+++ Page

Rafael Romero Marchent
1967
Avec: Peter Martell
Ha ha ha! Moi de toute façon, un spagh qui commence avec la chanson langoureuse d'une voix de bellâtre qui hurle le désespoir humain, ce n'est plus la peine de me parler, je suis déjà parti, les yeux hypnotisés par le générique dessiné avec les croix de partout et les revolver qui crachent. Ensuite vous pouvez me mettre tous les défauts du monde, un dialogue incompréhensible dans une prison, une torche qui enflamme une maison aussi vite qu'une flaque d'essence, un quaker qui assomme un implacable d'un seul coup de poing (alors que celui-ci venait de se maraver grave avec le fils du tyran local), sans oublier bien sûr un nombre incalculable de types qui tombent des toits en faisant haaa comme des gamins, et bien c'est trop tard, rien ne viendra altérer l'inénarrable bonheur qui m'envahit alors.
Le scénario est des plus basique. Un garçon voit ses parents massacrés, sa sœur emmenée en quasi esclavage par le puissant du coin. L'enfant grandit, il revient au bercail pour nettoyer tout ça, avec l'aide d'un fermier sympa et d'un horticulteur rigolo (tiens non?). Rien que ça, de toute façon, ça me suffirait, une fratrie démantelée d'un coté, une dynastie despotique de l'autre, une haine sans limite d'un coté, une méchanceté sans borne de l'autre. C’est la base quoi. Les scénaristes nous rajoutent pourtant quelques subtilités bien senties, comme ce sous-texte sur la vengeance qui n’appelle que la violence, mis en exergue par le regard haineux et soudain incrédule de Peter Martell à la toute fin du film (oui, je spoile). Le héros, loin d’être le pistolero taciturne habituel, n’est finalement qu’une bête stupide qui passe sont temps à se jeter dans la gueule du loup et qui ne doit son salut qu’au jeune Quaker (Luis Gaspar) apôtre de la non violence. Et bien pour le coup, ça nous change des vengeurs froids et méticuleux qui épluchent consciencieusement le casting des seconds rôles.

++++++
+++ Données fournies

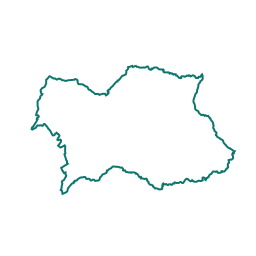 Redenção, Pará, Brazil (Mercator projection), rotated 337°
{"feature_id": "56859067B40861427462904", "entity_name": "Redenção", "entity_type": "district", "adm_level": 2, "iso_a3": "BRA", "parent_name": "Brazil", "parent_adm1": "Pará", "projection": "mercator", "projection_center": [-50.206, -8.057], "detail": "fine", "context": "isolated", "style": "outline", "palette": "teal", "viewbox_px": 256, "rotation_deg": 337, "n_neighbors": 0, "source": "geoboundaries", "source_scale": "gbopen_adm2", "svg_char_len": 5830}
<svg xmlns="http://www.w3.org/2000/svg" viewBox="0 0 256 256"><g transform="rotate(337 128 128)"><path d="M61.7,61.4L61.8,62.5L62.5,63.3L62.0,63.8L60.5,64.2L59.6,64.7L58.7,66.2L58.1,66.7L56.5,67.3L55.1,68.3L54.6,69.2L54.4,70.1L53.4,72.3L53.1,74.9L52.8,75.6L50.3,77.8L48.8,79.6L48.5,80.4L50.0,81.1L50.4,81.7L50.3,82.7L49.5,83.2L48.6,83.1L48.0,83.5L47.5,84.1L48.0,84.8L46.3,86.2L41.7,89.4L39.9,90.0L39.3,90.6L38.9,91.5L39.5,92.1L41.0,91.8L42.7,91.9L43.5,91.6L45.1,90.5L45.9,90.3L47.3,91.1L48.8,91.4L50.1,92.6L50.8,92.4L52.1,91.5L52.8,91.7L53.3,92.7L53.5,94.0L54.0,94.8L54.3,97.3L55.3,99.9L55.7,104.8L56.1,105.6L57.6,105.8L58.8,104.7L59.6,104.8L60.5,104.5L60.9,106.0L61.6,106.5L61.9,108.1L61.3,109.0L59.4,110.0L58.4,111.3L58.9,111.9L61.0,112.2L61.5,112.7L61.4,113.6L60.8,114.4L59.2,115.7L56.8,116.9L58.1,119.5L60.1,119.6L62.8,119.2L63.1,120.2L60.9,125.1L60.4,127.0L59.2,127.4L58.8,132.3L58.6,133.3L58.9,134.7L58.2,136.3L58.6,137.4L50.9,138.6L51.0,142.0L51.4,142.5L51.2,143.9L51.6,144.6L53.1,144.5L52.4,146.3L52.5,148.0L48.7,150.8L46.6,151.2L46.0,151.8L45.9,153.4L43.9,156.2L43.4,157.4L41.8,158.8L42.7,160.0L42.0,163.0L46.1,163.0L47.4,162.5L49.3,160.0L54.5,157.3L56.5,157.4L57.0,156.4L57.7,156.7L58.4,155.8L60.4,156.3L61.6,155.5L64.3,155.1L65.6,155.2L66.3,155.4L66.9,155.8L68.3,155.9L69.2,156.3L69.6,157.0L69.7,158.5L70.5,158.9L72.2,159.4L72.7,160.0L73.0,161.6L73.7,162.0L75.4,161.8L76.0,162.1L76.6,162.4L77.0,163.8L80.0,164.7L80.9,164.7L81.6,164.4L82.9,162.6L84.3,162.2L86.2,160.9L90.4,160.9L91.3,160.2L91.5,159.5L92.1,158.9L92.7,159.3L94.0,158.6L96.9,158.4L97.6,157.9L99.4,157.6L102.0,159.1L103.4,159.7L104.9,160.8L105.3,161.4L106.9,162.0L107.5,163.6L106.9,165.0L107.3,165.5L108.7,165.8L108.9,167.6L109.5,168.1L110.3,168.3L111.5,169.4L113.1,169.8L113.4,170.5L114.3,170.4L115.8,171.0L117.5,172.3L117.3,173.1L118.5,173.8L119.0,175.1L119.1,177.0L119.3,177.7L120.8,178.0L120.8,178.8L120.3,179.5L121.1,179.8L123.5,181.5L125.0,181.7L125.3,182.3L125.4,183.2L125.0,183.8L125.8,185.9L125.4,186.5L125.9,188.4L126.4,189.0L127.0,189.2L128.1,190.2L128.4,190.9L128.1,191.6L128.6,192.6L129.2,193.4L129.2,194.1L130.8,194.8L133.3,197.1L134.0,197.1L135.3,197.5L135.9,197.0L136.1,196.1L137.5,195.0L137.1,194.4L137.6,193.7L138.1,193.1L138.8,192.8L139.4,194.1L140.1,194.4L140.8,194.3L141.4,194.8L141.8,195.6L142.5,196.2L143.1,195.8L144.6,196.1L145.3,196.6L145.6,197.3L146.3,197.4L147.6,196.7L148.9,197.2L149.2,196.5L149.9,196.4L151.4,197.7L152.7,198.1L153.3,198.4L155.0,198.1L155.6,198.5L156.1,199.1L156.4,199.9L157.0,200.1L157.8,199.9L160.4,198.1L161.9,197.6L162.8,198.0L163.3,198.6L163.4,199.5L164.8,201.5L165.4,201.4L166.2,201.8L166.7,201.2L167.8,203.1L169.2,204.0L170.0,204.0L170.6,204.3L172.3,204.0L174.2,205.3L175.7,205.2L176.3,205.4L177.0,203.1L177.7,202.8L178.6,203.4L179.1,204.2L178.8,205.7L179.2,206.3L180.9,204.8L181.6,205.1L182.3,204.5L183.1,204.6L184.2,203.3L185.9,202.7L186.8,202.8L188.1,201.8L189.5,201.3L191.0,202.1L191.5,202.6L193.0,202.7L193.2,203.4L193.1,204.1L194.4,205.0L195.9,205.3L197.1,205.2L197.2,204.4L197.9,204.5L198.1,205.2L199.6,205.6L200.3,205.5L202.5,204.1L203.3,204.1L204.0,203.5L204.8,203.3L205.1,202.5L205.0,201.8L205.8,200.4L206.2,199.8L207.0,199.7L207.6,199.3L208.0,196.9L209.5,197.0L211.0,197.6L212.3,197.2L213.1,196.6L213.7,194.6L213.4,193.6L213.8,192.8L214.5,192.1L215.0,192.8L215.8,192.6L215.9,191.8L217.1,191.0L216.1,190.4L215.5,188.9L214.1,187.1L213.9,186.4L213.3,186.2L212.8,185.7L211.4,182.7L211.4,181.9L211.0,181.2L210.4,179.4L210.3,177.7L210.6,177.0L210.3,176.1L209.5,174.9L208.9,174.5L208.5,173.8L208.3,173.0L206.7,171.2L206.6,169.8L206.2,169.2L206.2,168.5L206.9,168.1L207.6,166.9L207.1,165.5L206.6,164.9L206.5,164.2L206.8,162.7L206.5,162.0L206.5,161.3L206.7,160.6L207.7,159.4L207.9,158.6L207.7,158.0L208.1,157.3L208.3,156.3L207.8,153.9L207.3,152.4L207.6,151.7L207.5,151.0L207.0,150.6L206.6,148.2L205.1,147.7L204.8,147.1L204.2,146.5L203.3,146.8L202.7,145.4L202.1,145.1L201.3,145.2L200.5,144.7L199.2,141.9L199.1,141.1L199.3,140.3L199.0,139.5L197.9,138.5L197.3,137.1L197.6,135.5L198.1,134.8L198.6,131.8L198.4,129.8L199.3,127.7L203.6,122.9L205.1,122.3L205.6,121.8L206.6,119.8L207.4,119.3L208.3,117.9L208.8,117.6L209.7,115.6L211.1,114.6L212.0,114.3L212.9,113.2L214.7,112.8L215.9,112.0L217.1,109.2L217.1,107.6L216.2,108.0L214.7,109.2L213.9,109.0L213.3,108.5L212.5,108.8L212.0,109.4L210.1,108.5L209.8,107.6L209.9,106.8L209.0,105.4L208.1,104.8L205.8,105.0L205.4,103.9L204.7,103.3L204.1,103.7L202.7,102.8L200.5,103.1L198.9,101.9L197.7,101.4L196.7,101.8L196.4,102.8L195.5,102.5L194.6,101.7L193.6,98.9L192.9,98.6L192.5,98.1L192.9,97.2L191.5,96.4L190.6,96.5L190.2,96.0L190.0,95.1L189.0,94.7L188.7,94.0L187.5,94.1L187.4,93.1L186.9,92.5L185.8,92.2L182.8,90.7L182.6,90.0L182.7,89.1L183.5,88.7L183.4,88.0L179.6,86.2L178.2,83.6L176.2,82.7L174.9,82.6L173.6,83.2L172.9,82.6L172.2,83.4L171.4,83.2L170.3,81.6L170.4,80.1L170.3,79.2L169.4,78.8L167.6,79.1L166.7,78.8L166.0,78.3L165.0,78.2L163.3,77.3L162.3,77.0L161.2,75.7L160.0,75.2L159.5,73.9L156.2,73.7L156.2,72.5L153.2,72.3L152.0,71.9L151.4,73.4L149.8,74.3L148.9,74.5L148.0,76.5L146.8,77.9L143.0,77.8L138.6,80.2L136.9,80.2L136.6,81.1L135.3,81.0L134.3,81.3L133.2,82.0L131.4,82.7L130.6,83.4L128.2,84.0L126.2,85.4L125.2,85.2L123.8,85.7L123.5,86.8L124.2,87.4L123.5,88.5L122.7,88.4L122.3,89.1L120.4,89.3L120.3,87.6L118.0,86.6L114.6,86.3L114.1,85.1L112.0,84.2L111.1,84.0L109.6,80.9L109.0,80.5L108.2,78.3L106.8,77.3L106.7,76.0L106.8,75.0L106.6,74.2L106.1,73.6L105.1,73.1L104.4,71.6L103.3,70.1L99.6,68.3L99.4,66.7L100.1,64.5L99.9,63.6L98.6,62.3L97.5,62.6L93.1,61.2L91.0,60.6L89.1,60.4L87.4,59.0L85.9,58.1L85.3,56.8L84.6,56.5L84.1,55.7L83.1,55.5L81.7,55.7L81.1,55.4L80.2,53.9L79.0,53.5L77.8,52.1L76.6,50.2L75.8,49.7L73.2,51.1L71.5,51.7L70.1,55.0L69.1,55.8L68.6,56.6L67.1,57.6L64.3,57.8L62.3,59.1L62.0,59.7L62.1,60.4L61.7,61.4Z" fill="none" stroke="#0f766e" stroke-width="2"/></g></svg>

++++++
+++ Données fournies

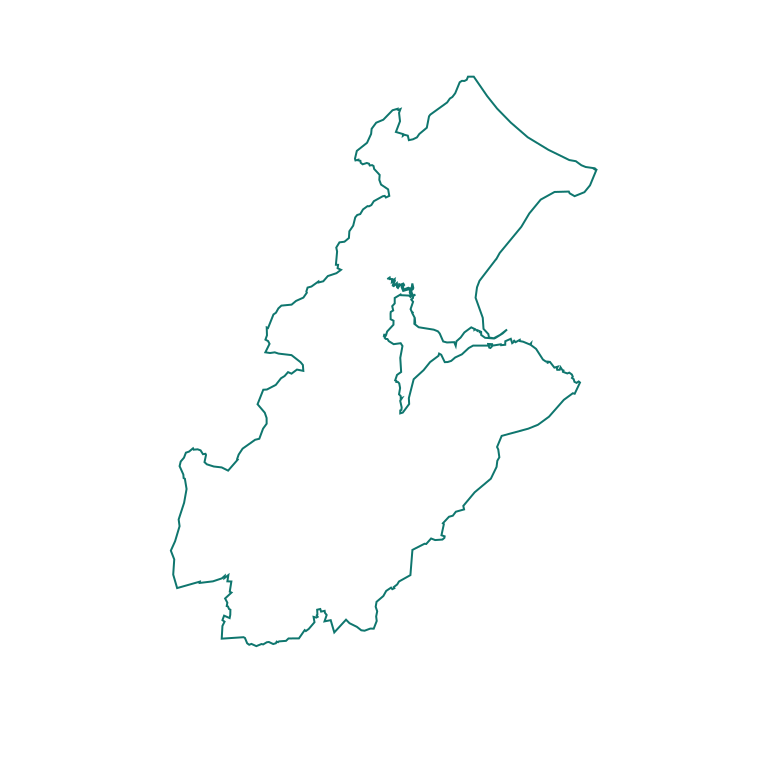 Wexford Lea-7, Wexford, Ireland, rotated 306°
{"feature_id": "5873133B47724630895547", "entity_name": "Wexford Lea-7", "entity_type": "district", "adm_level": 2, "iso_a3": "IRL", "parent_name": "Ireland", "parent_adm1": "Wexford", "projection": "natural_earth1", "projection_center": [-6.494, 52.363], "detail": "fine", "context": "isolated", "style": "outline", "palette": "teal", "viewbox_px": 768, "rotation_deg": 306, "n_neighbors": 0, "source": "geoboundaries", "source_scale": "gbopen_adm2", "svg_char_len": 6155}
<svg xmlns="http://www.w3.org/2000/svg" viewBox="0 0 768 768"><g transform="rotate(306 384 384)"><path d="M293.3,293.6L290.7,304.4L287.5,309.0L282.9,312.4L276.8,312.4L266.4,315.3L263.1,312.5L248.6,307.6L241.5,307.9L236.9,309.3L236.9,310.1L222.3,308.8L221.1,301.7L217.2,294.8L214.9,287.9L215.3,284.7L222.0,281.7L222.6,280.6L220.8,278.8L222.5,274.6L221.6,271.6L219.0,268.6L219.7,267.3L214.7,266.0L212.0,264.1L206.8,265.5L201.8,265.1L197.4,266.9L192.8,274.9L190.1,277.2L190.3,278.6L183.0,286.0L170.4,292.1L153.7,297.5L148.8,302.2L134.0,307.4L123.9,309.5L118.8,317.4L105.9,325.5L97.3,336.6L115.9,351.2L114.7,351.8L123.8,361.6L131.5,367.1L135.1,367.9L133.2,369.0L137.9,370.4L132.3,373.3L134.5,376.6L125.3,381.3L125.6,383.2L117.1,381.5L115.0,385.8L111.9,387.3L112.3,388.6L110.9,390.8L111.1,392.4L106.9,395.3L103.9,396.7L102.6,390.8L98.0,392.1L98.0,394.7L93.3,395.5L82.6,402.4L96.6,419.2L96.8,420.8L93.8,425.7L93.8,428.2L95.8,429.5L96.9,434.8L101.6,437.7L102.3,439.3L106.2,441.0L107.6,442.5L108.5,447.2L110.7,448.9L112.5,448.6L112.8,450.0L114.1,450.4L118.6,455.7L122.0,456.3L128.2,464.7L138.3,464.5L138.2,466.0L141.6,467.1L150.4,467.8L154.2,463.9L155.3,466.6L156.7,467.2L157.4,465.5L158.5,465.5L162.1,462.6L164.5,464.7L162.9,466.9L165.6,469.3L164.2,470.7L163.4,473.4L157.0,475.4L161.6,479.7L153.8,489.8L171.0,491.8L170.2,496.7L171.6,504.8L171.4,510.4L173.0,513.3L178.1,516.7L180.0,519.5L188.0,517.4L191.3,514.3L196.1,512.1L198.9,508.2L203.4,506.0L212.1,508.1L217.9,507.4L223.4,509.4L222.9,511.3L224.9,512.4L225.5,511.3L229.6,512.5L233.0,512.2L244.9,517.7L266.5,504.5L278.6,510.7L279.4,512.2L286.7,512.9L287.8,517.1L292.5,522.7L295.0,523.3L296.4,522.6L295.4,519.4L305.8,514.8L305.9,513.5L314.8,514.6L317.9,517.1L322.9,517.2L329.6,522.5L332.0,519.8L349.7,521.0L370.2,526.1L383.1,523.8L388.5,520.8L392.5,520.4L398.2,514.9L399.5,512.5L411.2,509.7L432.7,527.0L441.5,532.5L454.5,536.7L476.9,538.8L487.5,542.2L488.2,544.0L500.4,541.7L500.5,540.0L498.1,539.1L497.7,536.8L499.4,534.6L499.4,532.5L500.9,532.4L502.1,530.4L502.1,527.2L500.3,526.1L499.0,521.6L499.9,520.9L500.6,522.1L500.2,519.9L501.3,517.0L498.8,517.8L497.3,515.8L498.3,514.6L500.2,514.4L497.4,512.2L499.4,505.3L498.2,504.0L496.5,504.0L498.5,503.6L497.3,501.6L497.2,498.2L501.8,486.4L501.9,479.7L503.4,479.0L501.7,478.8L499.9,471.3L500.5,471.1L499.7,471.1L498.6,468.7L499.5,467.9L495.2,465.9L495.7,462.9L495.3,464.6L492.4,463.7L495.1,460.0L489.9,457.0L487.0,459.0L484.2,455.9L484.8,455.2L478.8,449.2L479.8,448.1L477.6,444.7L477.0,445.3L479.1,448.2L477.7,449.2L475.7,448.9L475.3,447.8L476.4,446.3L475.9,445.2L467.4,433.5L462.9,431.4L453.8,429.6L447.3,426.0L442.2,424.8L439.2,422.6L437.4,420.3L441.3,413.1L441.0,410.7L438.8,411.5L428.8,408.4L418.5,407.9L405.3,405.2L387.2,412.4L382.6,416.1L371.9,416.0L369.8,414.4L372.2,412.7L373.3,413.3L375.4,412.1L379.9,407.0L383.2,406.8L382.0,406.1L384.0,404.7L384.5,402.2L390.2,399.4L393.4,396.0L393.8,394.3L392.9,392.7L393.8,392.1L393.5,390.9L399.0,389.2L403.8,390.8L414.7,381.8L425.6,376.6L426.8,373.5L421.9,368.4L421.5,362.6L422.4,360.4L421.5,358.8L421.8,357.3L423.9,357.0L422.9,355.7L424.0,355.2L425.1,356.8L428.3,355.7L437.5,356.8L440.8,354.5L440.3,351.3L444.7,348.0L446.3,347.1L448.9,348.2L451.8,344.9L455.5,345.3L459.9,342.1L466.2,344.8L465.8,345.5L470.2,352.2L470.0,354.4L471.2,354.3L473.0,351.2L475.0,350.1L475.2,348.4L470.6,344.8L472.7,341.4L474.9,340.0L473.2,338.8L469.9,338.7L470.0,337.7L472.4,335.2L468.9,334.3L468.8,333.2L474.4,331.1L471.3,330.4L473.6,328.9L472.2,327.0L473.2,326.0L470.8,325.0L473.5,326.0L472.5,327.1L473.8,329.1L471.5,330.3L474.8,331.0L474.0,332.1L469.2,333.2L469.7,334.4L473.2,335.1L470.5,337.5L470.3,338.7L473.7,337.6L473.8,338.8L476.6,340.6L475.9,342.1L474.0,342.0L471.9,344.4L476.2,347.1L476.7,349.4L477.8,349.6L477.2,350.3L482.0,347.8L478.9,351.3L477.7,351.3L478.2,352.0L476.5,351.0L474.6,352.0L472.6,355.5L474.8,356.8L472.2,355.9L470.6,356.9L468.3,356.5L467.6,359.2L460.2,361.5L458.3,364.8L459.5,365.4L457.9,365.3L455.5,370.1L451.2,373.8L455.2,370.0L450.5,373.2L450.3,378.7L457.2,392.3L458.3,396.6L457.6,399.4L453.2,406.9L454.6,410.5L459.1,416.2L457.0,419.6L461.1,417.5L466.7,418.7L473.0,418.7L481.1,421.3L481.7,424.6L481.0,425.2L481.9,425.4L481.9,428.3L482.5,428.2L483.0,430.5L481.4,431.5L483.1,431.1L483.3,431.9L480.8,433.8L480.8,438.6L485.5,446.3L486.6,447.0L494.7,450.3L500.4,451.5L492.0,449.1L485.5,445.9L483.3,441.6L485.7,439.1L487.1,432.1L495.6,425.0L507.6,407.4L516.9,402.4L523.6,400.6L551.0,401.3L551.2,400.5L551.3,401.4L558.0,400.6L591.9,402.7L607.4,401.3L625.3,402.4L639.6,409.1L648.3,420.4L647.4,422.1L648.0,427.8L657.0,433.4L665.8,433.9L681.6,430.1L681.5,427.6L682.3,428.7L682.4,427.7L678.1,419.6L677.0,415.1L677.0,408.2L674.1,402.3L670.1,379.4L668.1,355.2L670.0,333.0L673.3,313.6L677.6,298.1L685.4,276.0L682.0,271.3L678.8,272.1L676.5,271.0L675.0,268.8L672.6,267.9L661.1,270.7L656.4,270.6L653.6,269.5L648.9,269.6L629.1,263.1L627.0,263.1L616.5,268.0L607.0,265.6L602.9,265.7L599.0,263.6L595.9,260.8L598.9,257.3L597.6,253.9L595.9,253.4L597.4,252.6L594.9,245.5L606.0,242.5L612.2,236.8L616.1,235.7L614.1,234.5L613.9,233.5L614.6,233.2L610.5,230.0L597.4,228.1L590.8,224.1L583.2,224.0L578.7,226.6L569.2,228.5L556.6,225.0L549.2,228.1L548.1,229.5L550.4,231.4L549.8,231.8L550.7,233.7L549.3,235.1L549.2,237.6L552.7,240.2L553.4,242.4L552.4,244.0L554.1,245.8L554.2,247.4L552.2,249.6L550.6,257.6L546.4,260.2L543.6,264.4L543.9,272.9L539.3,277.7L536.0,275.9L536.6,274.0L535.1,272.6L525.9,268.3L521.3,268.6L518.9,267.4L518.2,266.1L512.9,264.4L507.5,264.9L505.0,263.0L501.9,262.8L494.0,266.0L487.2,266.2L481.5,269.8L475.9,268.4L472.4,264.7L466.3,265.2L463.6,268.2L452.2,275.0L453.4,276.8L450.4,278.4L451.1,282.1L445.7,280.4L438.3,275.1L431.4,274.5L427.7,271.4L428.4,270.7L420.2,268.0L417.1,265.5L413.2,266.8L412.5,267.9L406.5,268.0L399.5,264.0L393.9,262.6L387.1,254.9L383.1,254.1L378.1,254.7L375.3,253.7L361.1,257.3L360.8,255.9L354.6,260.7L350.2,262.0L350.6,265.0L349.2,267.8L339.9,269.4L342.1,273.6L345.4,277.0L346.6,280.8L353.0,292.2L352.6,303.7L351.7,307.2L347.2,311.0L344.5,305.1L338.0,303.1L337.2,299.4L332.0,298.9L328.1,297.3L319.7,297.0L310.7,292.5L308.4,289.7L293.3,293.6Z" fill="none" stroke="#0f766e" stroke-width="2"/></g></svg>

++++++

● Consigne:
Recopiez sans rien changer tout ce qui va, dans la critique, de « Rafael Romero Marchent » jusqu'à « qui m'envahit alors. ».

● Résultat:
Rafael Romero Marchent
1967
Avec: Peter Martell
Ha ha ha! Moi de toute façon, un spagh qui commence avec la chanson langoureuse d'une voix de bellâtre qui hurle le désespoir humain, ce n'est plus la peine de me parler, je suis déjà parti, les yeux hypnotisés par le générique dessiné avec les croix de partout et les revolver qui crachent. Ensuite vous pouvez me mettre tous les défauts du monde, un dialogue incompréhensible dans une prison, une torche qui enflamme une maison aussi vite qu'une flaque d'essence, un quaker qui assomme un implacable d'un seul coup de poing (alors que celui-ci venait de se maraver grave avec le fils du tyran local), sans oublier bien sûr un nombre incalculable de types qui tombent des toits en faisant haaa comme des gamins, et bien c'est trop tard, rien ne viendra altérer l'inénarrable bonheur qui m'envahit alors.